Selected passage ::
______

We can then make the graphs we want.

Weights with no scale

country_decade_weights |> 
  mutate(country = forcats::fct_reorder(country, weight, sum)) |>
  ggplot(aes(x = decade, y = country, fill = weight)) + 
  geom_tile() +
  theme_idid() +
  scale_fill_gradientn(
    colors = c(idid_colors_table[["complementary"]], 
               idid_colors_table[["mid"]], 
               idid_colors_table[["base"]])
  ) +
  facet_grid(continent ~ ., scales = "free_y", space = "free_y") +
  theme(strip.text.y = element_text(angle = 0)) +
  labs(
    title = "Distribution of Identifying Variation Weights",
    x = "Weight",
    y = NULL
  ) 

The graph above was made plotting the raw weights. However, one value is much larger than the others. It hides all the variation in weight magnitude. This is why I introduce a specific scale that puts various observations in bins. On addition, by scaling weights with respect to an average weight, this scale allows to make graphs comparable between each other.

Weights with scale

country_decade_weights |> 
  mutate(weight_log = log10(weight * length(weight))) |> 
  # mutate(country = forcats::fct_reorder(country, weight, sum)) |>
  ggplot(aes(x = decade, y = country, fill = weight_log)) + 
  geom_tile() +
  theme_idid() +
  scale_fill_idid() +
  #what's behind scale_fill_idid()
  # scale_fill_stepsn(
  #   colors = c("#C25807", "#FBE2C5", "#300D49"),
  #   breaks = log10(c(1/100, 1/50, 1/10, 1/2, 2, 10, 50, 100)),
  #   labels = c("0", "1/50x", "1/10x", "1/2x", "2x", "10x", "50x", "Inf"),
  #   limits = c(-2, 2),
  #   na.value = "gray88"

______

Stored data ::
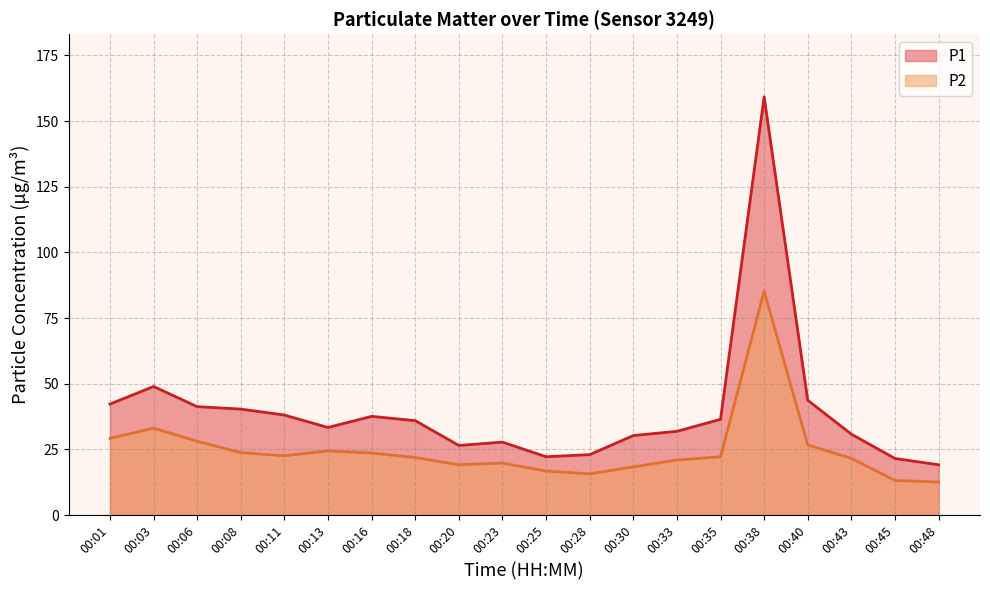

True or false: P1 and P2 intersect in this chart.

False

______

Requirement A ::
Please translate this sentence from the weights passage into Spanish: "This is why I introduce a specific scale that puts various observations in bins."
Requirement B ::
Switch "raw" to "original" and write out everything in the weights passage from "The graph above" down to "#what's behind scale_fill_idid()".
The data stands apart from the weights passage.

Worked solution A ::
Por eso introduzco una escala específica que agrupa diversas observaciones en intervalos.

Worked solution B ::
The graph above was made plotting the original weights. However, one value is much larger than the others. It hides all the variation in weight magnitude. This is why I introduce a specific scale that puts various observations in bins. On addition, by scaling weights with respect to an average weight, this scale allows to make graphs comparable between each other.

Weights with scale

country_decade_weights |> 
  mutate(weight_log = log10(weight * length(weight))) |> 
  # mutate(country = forcats::fct_reorder(country, weight, sum)) |>
  ggplot(aes(x = decade, y = country, fill = weight_log)) + 
  geom_tile() +
  theme_idid() +
  scale_fill_idid() +
  #what's behind scale_fill_idid()